Item 5.07 Submission of Matters to a Vote of Security Holders.
Frank’s International N.V. (the “Company”) held a special meeting of its common shareholders (the “Special Meeting”) on January 15, 2019. At the Special Meeting, the Company’s shareholders were requested to approve the increase of the number of supervisory directors from 8 to 9 members, and to elect Melanie Montague Trent to serve on the Supervisory Board for a term of office beginning on January 15, 2019 and expiring at the Company’s 2019 annual general meeting of shareholders or until her successor is elected and qualified or upon the earlier of her death, disability, resignation or removal. At the close of business on December 18, 2018, the record date for the Special Meeting, 224,289,902 shares of the Company’s common stock were entitled to vote at the Special Meeting. The following are the final voting results on the proposal considered and voted upon at the Special Meeting, which is more fully described in the Company’s definitive proxy statement filed with the Securities and Exchange Commission on December 11, 2018.
| | | | | | | | | | | | | | | | |
NOMINEE | | VOTES FOR | | | VOTES AGAINST | | | VOTES ABSTAINED | | | BROKER NON-VOTES | |
Melanie M. Trent | | | 139,601,304 | | | | 96,827 | | | | 6,530 | | | | — | |
Upon her election, Ms. Trent was appointed to the Audit Committee of the Supervisory Board.
In connection with Ms. Trent’s election, the Company entered into an indemnification agreement (the “Indemnification Agreement”) with her. The Indemnification Agreement provides, to the fullest extent permitted by the Company’s Articles of Association dated May 19, 2017, as amended, and the law of The Netherlands, that the Company will indemnify Ms.

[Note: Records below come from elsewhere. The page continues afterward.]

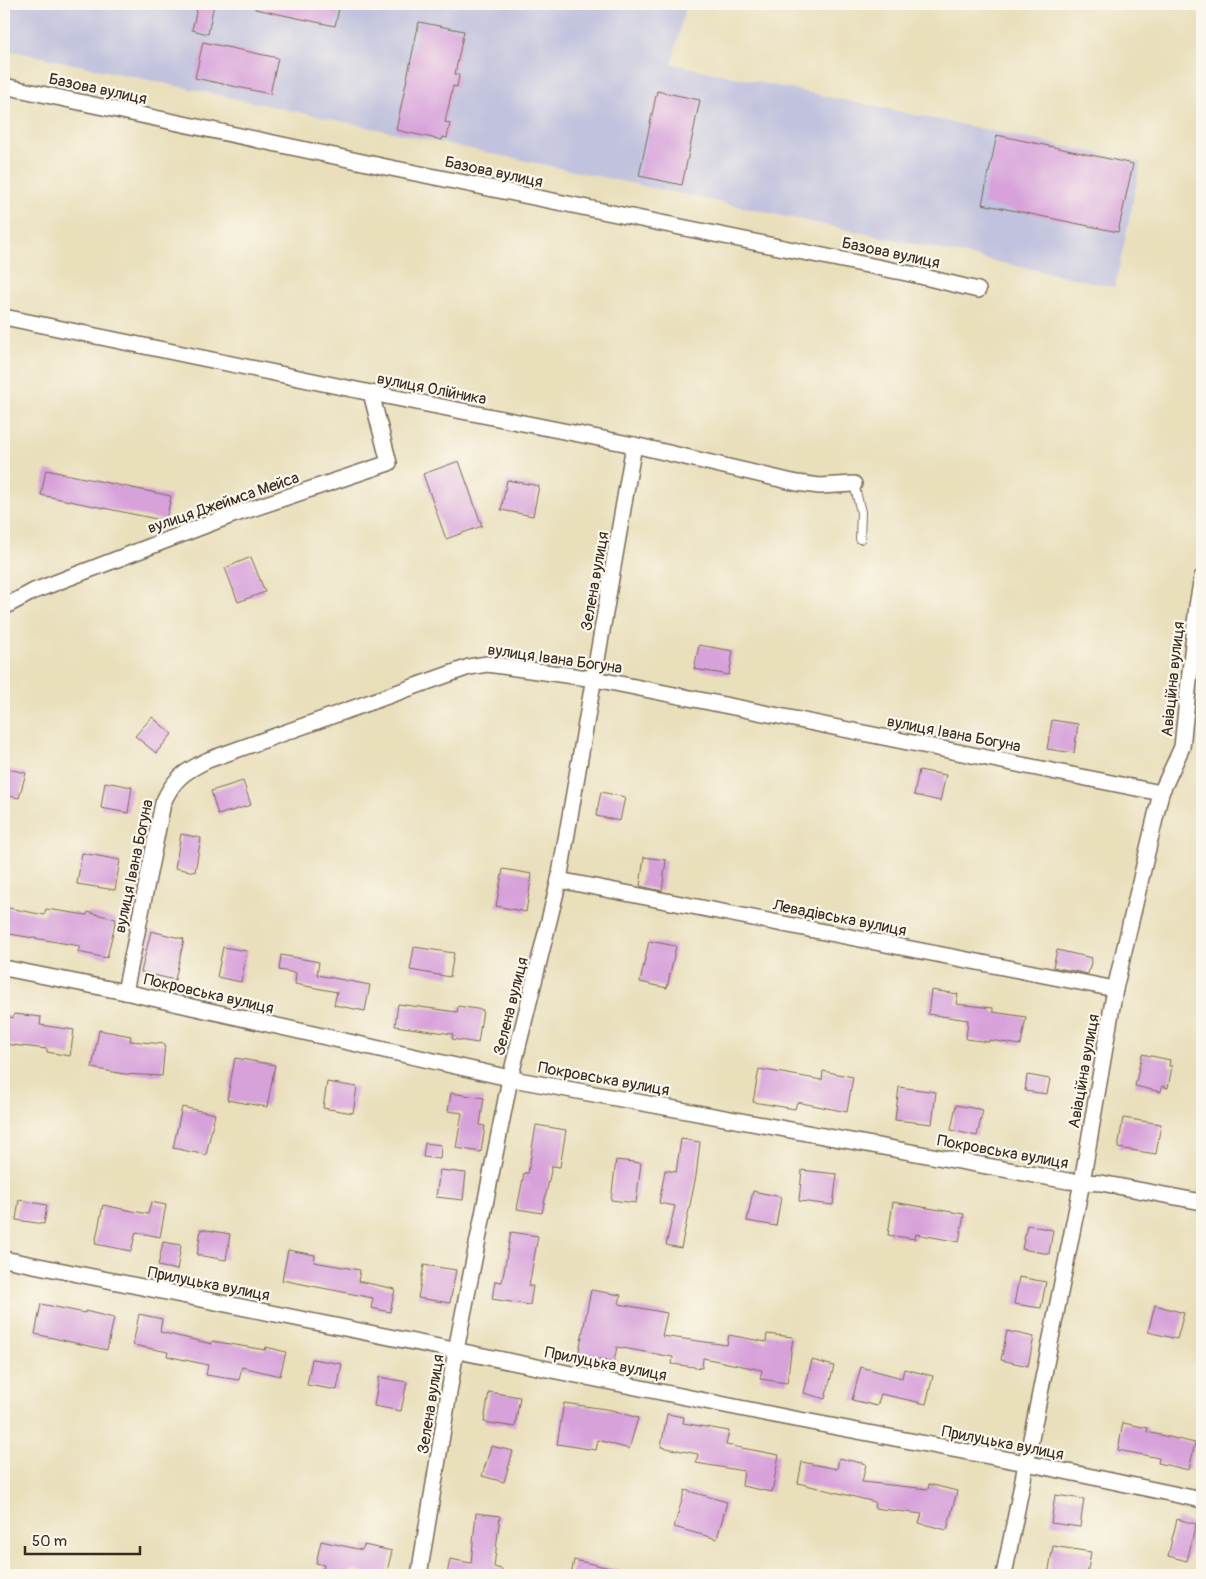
<svg xmlns="http://www.w3.org/2000/svg" width="1206" height="1579" viewBox="0 0 1206 1579" font-family="Pangolin,sans-serif">
  <style>
    .industrial { fill: #c1c2dd }
    .building { fill: #d7a1da }
    .lines { fill: none; stroke-linecap: round; stroke-linejoin: round }
    .service-casing { stroke: #786955; stroke-width: 10 }
    .minor-casing { stroke: #786955; stroke-width: 18 }
    .service { stroke: #fff; stroke-width: 8 }
    .minor { stroke: #fff; stroke-width: 15 }
    .labels { text-anchor: middle; stroke-width: 4.5; stroke-linejoin: round; paint-order: stroke }
    .street-label { font-size: 16px; fill: #3b2a1e; stroke: #fbf7ec }
  </style>
  <rect width="100%" height="100%" fill="#fbf7ec"/>
  <filter id="ink" filterUnits="userSpaceOnUse"><feTurbulence type="fractalNoise" baseFrequency=".02" numOctaves="2"/><feDisplacementMap in="SourceGraphic" scale="10" xChannelSelector="R" yChannelSelector="G"/><feConvolveMatrix kernelMatrix="1 2 1 2 8 2 1 2 1" color-interpolation-filters="sRGB"/></filter>
  <filter id="wash" filterUnits="userSpaceOnUse"><feTurbulence type="fractalNoise" baseFrequency=".0096" numOctaves="4" result="noise"/><feDisplacementMap in="SourceGraphic" scale="20" xChannelSelector="R" yChannelSelector="G"/><feGaussianBlur stdDeviation="1.12" result="paint"/><feColorMatrix in="noise" values="0 0 0 0 0 0 0 0 0 0 0 0 0 0 0 0 0 1.4 0 .05"/><feComposite in="paint" operator="in"/></filter>
  <g filter="url(#wash)">
    <rect width="100%" height="100%" fill="#e9dfbb"/>
    <polygon class="industrial" points="4,4 686,4 672,64 1141,162 1115,287 4,49"/>
    <g id="blocks">
      <g class="building">
        <polygon points="198,4 214,4 208,34 192,30"/>
        <polygon points="256,4 340,4 335,26 255,9"/>
        <polygon points="419,22 464,31 455,74 459,75 457,87 453,86 445,122 450,123 447,138 443,137 442,140 396,130"/>
        <polygon points="203,42 278,58 270,94 195,78"/>
        <polygon points="657,91 700,100 682,185 639,176"/>
        <polygon points="997,135 1133,164 1118,232 982,204"/>
        <polygon points="459,461 482,526 446,539 423,474"/>
        <polygon points="46,470 171,496 166,521 41,495"/>
        <polygon points="507,480 539,486 533,516 501,510"/>
        <polygon points="251,557 265,592 238,602 225,568"/>
        <polygon points="699,645 733,651 729,675 694,669"/>
        <polygon points="152,717 172,734 156,753 135,736"/>
        <polygon points="1052,720 1078,724 1074,753 1047,749"/>
        <polygon points="4,768 26,773 19,798 4,795"/>
        <polygon points="919,770 946,775 940,801 914,795"/>
        <polygon points="243,781 251,805 218,815 211,791"/>
        <polygon points="105,782 132,787 128,813 101,808"/>
        <polygon points="601,792 625,797 620,821 596,816"/>
        <polygon points="181,834 201,838 195,872 175,868"/>
        <polygon points="82,853 120,860 115,890 77,884"/>
        <polygon points="644,857 666,860 662,891 640,886"/>
        <polygon points="503,869 532,874 526,912 496,906"/>
        <polygon points="4,907 44,915 46,909 87,915 88,912 116,919 107,958 78,952 80,946 4,933"/>
        <polygon points="151,931 184,939 175,980 141,972"/>
        <polygon points="649,941 676,946 667,988 640,982"/>
        <polygon points="223,947 247,951 241,982 217,977"/>
        <polygon points="414,947 454,953 450,977 410,970"/>
        <polygon points="1057,950 1092,958 1088,974 1053,967"/>
        <polygon points="281,955 319,962 317,975 370,985 365,1011 334,1005 337,992 295,984 296,973 279,970"/>
        <polygon points="931,990 958,994 956,1004 993,1008 993,1012 1026,1017 1021,1045 989,1040 989,1042 966,1039 968,1020 928,1014"/>
        <polygon points="398,1004 457,1012 458,1006 483,1010 478,1043 452,1039 453,1034 395,1026"/>
        <polygon points="14,1014 41,1017 40,1025 74,1030 70,1056 47,1052 47,1049 4,1044 4,1015 13,1018"/>
        <polygon points="99,1030 131,1036 130,1041 165,1044 162,1076 124,1074 92,1068"/>
        <polygon points="1142,1054 1170,1060 1169,1066 1172,1066 1168,1088 1162,1086 1161,1092 1135,1086"/>
        <polygon points="235,1058 275,1065 267,1107 227,1100"/>
        <polygon points="759,1069 822,1080 823,1071 853,1077 847,1112 797,1102 795,1109 753,1102"/>
        <polygon points="1027,1075 1050,1079 1047,1094 1025,1091"/>
        <polygon points="327,1082 357,1087 353,1113 323,1108"/>
        <polygon points="899,1087 936,1092 932,1124 895,1120"/>
        <polygon points="451,1093 484,1098 480,1125 485,1126 481,1152 456,1148 462,1113 448,1111"/>
        <polygon points="956,1105 983,1110 977,1136 951,1130"/>
        <polygon points="182,1107 215,1114 206,1155 173,1148"/>
        <polygon points="1123,1118 1161,1124 1156,1154 1118,1148"/>
        <polygon points="536,1125 566,1130 560,1167 552,1166 542,1213 517,1209 524,1173 528,1173"/>
        <polygon points="681,1139 700,1142 696,1176 681,1248 666,1245 675,1206 659,1203 665,1170 676,1172"/>
        <polygon points="425,1143 441,1145 440,1159 423,1157"/>
        <polygon points="616,1160 641,1163 636,1203 611,1200"/>
        <polygon points="440,1170 466,1173 463,1200 436,1197"/>
        <polygon points="802,1170 837,1174 833,1205 799,1201"/>
        <polygon points="753,1191 781,1197 776,1226 747,1221"/>
        <polygon points="19,1200 47,1205 44,1224 16,1220"/>
        <polygon points="151,1202 166,1205 160,1237 136,1232 131,1251 95,1244 103,1205 148,1214"/>
        <polygon points="893,1202 964,1214 959,1242 916,1234 915,1239 888,1235"/>
        <polygon points="1027,1225 1053,1230 1049,1254 1022,1249"/>
        <polygon points="201,1229 230,1234 226,1260 197,1255"/>
        <polygon points="511,1232 538,1236 529,1286 533,1286 530,1305 492,1299 495,1281 502,1282"/>
        <polygon points="163,1242 181,1245 177,1270 158,1266"/>
        <polygon points="288,1250 315,1255 314,1262 360,1270 358,1281 395,1289 390,1312 371,1308 373,1298 282,1280"/>
        <polygon points="424,1265 456,1270 450,1303 418,1298"/>
        <polygon points="1019,1277 1046,1282 1041,1308 1014,1304"/>
        <polygon points="591,1290 621,1295 619,1304 667,1313 662,1336 727,1345 729,1335 766,1342 767,1334 793,1337 787,1383 760,1379 762,1370 703,1358 702,1368 672,1364 673,1357 617,1347 614,1362 578,1356"/>
        <polygon points="41,1304 85,1313 85,1311 114,1318 107,1350 35,1334"/>
        <polygon points="1155,1305 1184,1313 1177,1339 1148,1332"/>
        <polygon points="139,1314 162,1319 160,1332 212,1344 212,1341 265,1350 266,1347 286,1352 280,1376 242,1367 239,1380 206,1375 208,1365 167,1356 168,1352 133,1345"/>
        <polygon points="1007,1331 1034,1337 1028,1366 1001,1360"/>
        <polygon points="312,1359 342,1364 337,1390 307,1385"/>
        <polygon points="812,1360 834,1366 825,1399 804,1393"/>
        <polygon points="861,1367 902,1378 904,1369 933,1376 926,1404 881,1394 877,1406 852,1400"/>
        <polygon points="379,1377 407,1382 401,1411 374,1406"/>
        <polygon points="489,1392 520,1397 515,1427 484,1422"/>
        <polygon points="564,1403 612,1410 638,1418 629,1449 598,1440 596,1450 557,1444"/>
        <polygon points="667,1414 684,1417 683,1423 729,1431 726,1445 779,1455 772,1492 742,1486 744,1471 696,1463 698,1454 661,1447"/>
        <polygon points="1123,1423 1148,1428 1147,1432 1195,1443 1189,1470 1158,1463 1159,1458 1118,1450"/>
        <polygon points="491,1446 513,1451 504,1482 482,1476"/>
        <polygon points="839,1458 866,1464 862,1482 928,1489 929,1484 957,1491 947,1530 919,1523 922,1514 874,1508 875,1502 798,1483 802,1462 837,1469"/>
        <polygon points="685,1490 727,1502 717,1539 674,1527"/>
        <polygon points="1055,1495 1084,1499 1080,1527 1051,1523"/>
        <polygon points="476,1513 500,1516 494,1567 502,1569 502,1575 447,1575 450,1559 471,1563"/>
        <polygon points="1177,1519 1196,1524 1187,1561 1168,1556"/>
        <polygon points="321,1541 362,1550 364,1545 392,1551 386,1575 373,1575 352,1570 351,1575 322,1575 324,1565 316,1563"/>
        <polygon points="1053,1546 1091,1552 1087,1575 1048,1575"/>
        <polygon points="574,1560 619,1570 619,1575 571,1575"/>
      </g>
    </g>
  </g>
  <g filter="url(#ink)">
    <use href="#blocks" fill-opacity="0" stroke="#786955" stroke-width="1"/>
    <g class="lines">
      <defs>
        <polyline id="service" points="854,484 861,512 860,539"/>
        <g id="minor">
          <polyline points="4,86 386,167 916,275 978,290"/>
          <polyline points="4,317 371,393 634,445 797,483 820,486 854,484"/>
          <polyline points="4,607 34,591 227,517 389,463 371,393"/>
          <polyline points="559,880 1115,989"/>
          <polyline points="4,968 125,992 518,1080 1068,1181 1101,1183 1202,1202"/>
          <path d="M125,992L163,803C173,779 185,771 208,760L469,667L487,664L595,679L1161,793"/>
          <polyline points="4,1259 784,1417 1026,1463 1202,1500"/>
          <polyline points="419,1575 456,1350 510,1079 559,880 634,445"/>
          <polyline points="1004,1575 1082,1182 1115,989 1161,793 1182,747 1197,606 1202,577"/>
        </g>
      </defs>
      <use href="#service" class="service-casing"/>
      <use href="#minor" class="minor-casing"/>
      <use href="#service" class="service"/>
      <use href="#minor" class="minor"/>
    </g>
  </g>
  <g class="labels">
    <g class="street-label">
      <text transform="translate(98 88) rotate(12)" y="6">Базова вулиця</text>
      <text transform="translate(494 171) rotate(12)" y="6">Базова вулиця</text>
      <text transform="translate(891 252) rotate(12)" y="6">Базова вулиця</text>
      <text transform="translate(432 388) rotate(11)" y="6">вулиця Олійника</text>
      <text transform="translate(223 502) rotate(-19)" y="6">вулиця Джеймса Мейса</text>
      <text transform="translate(594 581) rotate(-80)" y="6">Зелена вулиця</text>
      <text transform="translate(555 658) rotate(8)" y="6">вулиця Івана Богуна</text>
      <text transform="translate(1172 679) rotate(-84)" y="6">Авіаційна вулиця</text>
      <text transform="translate(954 733) rotate(11)" y="6">вулиця Івана Богуна</text>
      <text transform="translate(133 866) rotate(-78)" y="6">вулиця Івана Богуна</text>
      <text transform="translate(840 917) rotate(11)" y="6">Левадівська вулиця</text>
      <text transform="translate(209 993) rotate(13)" y="6">Покровська вулиця</text>
      <text transform="translate(510 1006) rotate(-76)" y="6">Зелена вулиця</text>
      <text transform="translate(1083 1071) rotate(-80)" y="6">Авіаційна вулиця</text>
      <text transform="translate(604 1078) rotate(10)" y="6">Покровська вулиця</text>
      <text transform="translate(1003 1151) rotate(10)" y="6">Покровська вулиця</text>
      <text transform="translate(209 1283) rotate(11)" y="6">Прилуцька вулиця</text>
      <text transform="translate(606 1363) rotate(11)" y="6">Прилуцька вулиця</text>
      <text transform="translate(430 1404) rotate(-81)" y="6">Зелена вулиця</text>
      <text transform="translate(1003 1442) rotate(11)" y="6">Прилуцька вулиця</text>
    </g>
  </g>
  <rect width="1206" height="1579" fill="none" stroke="#fbf7ec" stroke-width="20"/>
  <path d="M25 1546v8h115v-8" fill="none" stroke="#3b2a1e" stroke-width="2.5"/>
  <text x="32" y="1546" font-size="15" fill="#3b2a1e" stroke="#fbf7ec" stroke-width="4" paint-order="stroke">50 m</text>
</svg>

Trent against any and all liabilities, claims, judgments, fines, penalties, interest and expenses, including attorney’s fees, incurred in connection with any expected, threatened, pending or completed action, investigation or other proceeding, whether civil, criminal or administrative, involving her by reason of her position as Supervisory Director. The foregoing description is qualified in its entirety by reference to the full text of the Indemnification Agreement, a copy of which will be filed as an exhibit to the Company’s Annual Report onForm 10-K for the year ended December 31, 2018.